─── RECORDS SUPPLIED ───

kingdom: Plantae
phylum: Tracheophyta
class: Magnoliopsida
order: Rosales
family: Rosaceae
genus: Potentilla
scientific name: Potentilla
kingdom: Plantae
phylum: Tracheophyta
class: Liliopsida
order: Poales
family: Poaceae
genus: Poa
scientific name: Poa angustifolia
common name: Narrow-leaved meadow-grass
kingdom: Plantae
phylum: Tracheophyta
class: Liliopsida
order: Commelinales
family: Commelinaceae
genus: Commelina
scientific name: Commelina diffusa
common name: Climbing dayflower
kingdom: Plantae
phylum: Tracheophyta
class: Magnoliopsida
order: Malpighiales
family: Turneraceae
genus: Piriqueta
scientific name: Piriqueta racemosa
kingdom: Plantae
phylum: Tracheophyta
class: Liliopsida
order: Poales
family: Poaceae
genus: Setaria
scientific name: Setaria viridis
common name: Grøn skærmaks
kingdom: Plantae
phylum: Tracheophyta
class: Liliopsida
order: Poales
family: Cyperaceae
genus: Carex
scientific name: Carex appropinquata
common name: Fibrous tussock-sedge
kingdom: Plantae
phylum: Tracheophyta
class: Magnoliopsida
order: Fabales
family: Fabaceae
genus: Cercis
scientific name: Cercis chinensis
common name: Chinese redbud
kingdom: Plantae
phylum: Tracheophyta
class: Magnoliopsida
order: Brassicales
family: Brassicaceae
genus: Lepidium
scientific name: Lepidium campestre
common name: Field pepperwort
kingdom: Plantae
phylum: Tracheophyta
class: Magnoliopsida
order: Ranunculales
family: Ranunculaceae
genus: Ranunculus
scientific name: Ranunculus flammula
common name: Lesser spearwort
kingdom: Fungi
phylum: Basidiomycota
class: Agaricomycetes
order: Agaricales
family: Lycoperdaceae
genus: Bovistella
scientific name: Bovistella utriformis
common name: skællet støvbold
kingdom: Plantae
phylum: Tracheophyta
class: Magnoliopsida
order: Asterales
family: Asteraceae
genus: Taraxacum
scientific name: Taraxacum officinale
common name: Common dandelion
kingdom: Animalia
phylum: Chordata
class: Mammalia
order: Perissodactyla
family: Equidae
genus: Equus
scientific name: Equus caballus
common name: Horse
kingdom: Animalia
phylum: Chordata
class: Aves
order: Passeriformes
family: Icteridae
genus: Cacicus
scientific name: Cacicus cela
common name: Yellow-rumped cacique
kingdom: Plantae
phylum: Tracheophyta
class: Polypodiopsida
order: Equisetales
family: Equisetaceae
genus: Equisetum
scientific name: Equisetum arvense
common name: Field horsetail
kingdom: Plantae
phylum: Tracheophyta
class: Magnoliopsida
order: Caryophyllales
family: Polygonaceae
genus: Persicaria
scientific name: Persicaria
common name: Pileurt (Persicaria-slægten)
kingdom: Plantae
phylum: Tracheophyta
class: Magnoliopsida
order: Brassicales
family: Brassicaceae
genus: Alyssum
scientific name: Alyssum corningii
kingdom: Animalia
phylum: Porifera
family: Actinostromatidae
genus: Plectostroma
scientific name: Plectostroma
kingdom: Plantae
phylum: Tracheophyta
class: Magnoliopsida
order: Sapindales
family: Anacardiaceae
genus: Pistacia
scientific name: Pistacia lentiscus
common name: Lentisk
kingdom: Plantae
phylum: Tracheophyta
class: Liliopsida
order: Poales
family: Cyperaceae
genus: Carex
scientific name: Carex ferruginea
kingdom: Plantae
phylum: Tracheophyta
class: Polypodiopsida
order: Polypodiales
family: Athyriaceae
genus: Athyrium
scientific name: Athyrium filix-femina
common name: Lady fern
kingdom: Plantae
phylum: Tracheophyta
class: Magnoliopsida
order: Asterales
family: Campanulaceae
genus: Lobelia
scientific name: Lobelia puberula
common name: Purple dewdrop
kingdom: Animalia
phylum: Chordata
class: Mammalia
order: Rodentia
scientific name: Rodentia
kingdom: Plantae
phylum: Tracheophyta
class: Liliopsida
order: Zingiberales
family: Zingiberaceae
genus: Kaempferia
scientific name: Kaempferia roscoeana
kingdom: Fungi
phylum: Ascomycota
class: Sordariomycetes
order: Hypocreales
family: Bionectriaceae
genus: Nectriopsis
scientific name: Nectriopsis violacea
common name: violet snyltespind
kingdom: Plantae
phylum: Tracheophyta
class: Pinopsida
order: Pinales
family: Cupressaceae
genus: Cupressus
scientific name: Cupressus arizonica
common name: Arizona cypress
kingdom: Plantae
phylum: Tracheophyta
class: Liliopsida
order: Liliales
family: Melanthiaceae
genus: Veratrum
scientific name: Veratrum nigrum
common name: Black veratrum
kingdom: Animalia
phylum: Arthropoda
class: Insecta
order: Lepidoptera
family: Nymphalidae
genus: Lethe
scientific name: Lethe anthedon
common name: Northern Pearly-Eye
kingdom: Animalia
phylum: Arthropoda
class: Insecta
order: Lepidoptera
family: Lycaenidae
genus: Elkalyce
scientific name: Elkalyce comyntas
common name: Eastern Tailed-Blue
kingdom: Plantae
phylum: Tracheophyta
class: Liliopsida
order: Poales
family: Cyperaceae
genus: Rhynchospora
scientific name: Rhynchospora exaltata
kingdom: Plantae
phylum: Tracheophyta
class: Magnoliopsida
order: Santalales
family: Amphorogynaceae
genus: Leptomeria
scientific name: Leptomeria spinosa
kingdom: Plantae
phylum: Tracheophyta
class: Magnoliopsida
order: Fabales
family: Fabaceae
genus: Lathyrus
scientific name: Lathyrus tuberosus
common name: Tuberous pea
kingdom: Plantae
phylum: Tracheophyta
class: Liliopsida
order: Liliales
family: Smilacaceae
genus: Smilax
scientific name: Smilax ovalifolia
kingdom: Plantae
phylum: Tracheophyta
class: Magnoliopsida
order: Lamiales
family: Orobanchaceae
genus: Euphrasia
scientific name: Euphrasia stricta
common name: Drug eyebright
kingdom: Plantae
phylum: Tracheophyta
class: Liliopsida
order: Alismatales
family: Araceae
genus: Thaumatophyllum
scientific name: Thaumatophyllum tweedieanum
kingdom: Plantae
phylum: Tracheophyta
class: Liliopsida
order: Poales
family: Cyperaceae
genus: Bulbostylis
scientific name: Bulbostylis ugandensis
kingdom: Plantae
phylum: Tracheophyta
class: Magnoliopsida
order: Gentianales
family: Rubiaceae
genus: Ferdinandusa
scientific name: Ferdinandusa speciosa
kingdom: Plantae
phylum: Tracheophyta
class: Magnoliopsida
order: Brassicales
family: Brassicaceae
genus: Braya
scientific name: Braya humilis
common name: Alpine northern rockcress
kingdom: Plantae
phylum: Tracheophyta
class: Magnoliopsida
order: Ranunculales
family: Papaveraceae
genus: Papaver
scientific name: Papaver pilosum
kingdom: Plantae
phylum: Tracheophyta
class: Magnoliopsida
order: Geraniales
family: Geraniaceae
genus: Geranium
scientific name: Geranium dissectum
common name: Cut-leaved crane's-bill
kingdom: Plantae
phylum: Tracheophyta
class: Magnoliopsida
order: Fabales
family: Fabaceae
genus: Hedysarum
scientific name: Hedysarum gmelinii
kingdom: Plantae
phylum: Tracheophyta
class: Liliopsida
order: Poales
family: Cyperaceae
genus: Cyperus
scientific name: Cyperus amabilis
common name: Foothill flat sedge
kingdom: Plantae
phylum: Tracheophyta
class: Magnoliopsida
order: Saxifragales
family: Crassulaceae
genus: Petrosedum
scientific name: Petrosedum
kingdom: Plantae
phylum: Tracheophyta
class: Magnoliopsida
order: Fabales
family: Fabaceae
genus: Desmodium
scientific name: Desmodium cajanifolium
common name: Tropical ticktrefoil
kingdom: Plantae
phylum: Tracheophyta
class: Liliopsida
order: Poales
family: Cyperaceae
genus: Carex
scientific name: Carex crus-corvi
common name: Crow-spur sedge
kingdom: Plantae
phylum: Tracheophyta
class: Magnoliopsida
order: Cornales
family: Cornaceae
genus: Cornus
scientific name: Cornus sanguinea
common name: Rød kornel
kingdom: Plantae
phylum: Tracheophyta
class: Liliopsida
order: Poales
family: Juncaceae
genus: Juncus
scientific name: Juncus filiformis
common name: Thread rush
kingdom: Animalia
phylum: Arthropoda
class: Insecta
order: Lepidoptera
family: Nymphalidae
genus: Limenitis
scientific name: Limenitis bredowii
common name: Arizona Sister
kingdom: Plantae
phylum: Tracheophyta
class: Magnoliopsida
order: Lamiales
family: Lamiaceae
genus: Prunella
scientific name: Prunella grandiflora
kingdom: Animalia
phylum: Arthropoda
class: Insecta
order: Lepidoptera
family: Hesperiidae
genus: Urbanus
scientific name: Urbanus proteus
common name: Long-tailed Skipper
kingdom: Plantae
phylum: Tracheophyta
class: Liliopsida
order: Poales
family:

───

- EXERCISE
Turn the part of the entries that opens with the line containing "common name: Common dandelion" and closes with the line containing "scientific name: Nectriopsis violacea" into a JSON list of strings, one string per line and no blank lines.

- SOLUTION TO THE EXERCISE
[
  "common name: Common dandelion",
  "kingdom: Animalia",
  "phylum: Chordata",
  "class: Mammalia",
  "order: Perissodactyla",
  "family: Equidae",
  "genus: Equus",
  "scientific name: Equus caballus",
  "common name: Horse",
  "kingdom: Animalia",
  "phylum: Chordata",
  "class: Aves",
  "order: Passeriformes",
  "family: Icteridae",
  "genus: Cacicus",
  "scientific name: Cacicus cela",
  "common name: Yellow-rumped cacique",
  "kingdom: Plantae",
  "phylum: Tracheophyta",
  "class: Polypodiopsida",
  "order: Equisetales",
  "family: Equisetaceae",
  "genus: Equisetum",
  "scientific name: Equisetum arvense",
  "common name: Field horsetail",
  "kingdom: Plantae",
  "phylum: Tracheophyta",
  "class: Magnoliopsida",
  "order: Caryophyllales",
  "family: Polygonaceae",
  "genus: Persicaria",
  "scientific name: Persicaria",
  "common name: Pileurt (Persicaria-slægten)",
  "kingdom: Plantae",
  "phylum: Tracheophyta",
  "class: Magnoliopsida",
  "order: Brassicales",
  "family: Brassicaceae",
  "genus: Alyssum",
  "scientific name: Alyssum corningii",
  "kingdom: Animalia",
  "phylum: Porifera",
  "family: Actinostromatidae",
  "genus: Plectostroma",
  "scientific name: Plectostroma",
  "kingdom: Plantae",
  "phylum: Tracheophyta",
  "class: Magnoliopsida",
  "order: Sapindales",
  "family: Anacardiaceae",
  "genus: Pistacia",
  "scientific name: Pistacia lentiscus",
  "common name: Lentisk",
  "kingdom: Plantae",
  "phylum: Tracheophyta",
  "class: Liliopsida",
  "order: Poales",
  "family: Cyperaceae",
  "genus: Carex",
  "scientific name: Carex ferruginea",
  "kingdom: Plantae",
  "phylum: Tracheophyta",
  "class: Polypodiopsida",
  "order: Polypodiales",
  "family: Athyriaceae",
  "genus: Athyrium",
  "scientific name: Athyrium filix-femina",
  "common name: Lady fern",
  "kingdom: Plantae",
  "phylum: Tracheophyta",
  "class: Magnoliopsida",
  "order: Asterales",
  "family: Campanulaceae",
  "genus: Lobelia",
  "scientific name: Lobelia puberula",
  "common name: Purple dewdrop",
  "kingdom: Animalia",
  "phylum: Chordata",
  "class: Mammalia",
  "order: Rodentia",
  "scientific name: Rodentia",
  "kingdom: Plantae",
  "phylum: Tracheophyta",
  "class: Liliopsida",
  "order: Zingiberales",
  "family: Zingiberaceae",
  "genus: Kaempferia",
  "scientific name: Kaempferia roscoeana",
  "kingdom: Fungi",
  "phylum: Ascomycota",
  "class: Sordariomycetes",
  "order: Hypocreales",
  "family: Bionectriaceae",
  "genus: Nectriopsis",
  "scientific name: Nectriopsis violacea"
]